Hartwig Cassel Explained

Hartwig Cassel (November 2, 1850 in Konitz, West Prussia (now Chojnice, Poland) – 1929) was a chess journalist, editor and promoter in Great Britain and the United States of America.

Cassel was born at Konitz, where his father, Dr. Aaron Cassel, was rabbi, and was educated at the Real-Gymnasium in Landsberg an der Warthe (now Gorzów Wielkopolski, Poland). In 1879 he went to Britain. He lived in Scotland, where he was a member of the Glasgow Chess Club, and later moved to Bradford, Yorkshire, where he began his journalistic career as the chess editor of the Observer-Budget.

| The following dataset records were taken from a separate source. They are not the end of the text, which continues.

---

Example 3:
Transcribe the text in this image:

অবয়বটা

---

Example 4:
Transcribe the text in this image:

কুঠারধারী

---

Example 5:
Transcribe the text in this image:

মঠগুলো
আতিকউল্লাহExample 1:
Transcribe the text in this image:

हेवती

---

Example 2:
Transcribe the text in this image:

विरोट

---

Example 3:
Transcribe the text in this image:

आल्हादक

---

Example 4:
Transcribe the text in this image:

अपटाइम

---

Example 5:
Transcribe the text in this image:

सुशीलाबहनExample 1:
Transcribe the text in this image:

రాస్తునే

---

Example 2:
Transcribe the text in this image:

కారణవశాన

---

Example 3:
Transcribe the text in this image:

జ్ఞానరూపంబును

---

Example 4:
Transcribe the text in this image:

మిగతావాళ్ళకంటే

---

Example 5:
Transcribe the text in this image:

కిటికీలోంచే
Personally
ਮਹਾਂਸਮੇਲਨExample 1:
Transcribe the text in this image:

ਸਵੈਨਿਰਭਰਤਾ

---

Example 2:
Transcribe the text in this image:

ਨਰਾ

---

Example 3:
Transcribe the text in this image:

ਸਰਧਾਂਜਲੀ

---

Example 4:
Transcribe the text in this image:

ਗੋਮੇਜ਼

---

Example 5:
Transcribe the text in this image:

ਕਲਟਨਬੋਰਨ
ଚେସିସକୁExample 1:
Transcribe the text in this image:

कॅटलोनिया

He wrote chess articles for the metropolitan and provincial English papers, organized the Yorkshire County Chess Club, arranged the Joseph Henry Blackburne-Isidor Gunsberg match at Bradford (1887) and the International Chess Masters' Tournament in 1888 at the same city.

Cassel left England in 1889 and went to Havana for an English and New York newspaper syndicate to report the Mikhail Tchigorin-Gunsberg match. In 1890 he went to the United States and was offered a job at the New Yorker Staatszeitung. He wrote about chess not only in that paper, but also in the New York Tribune and wrote a special chess column nearly every Sunday for The New York Sun. He was instrumental in establishing the Staats-Zeitung and Rice trophies, and arranged, among other important contests, the first cable match between the Manhattan Chess Club and the British Chess Club in 1895, the forerunner of the Anglo-American series. He was the inventor of a chess cable code.

In 1904 he and Hermann Helms published the first issue of the American Chess Bulletin. That issue included all 120 games from the 1904 Cambridge Springs tournament.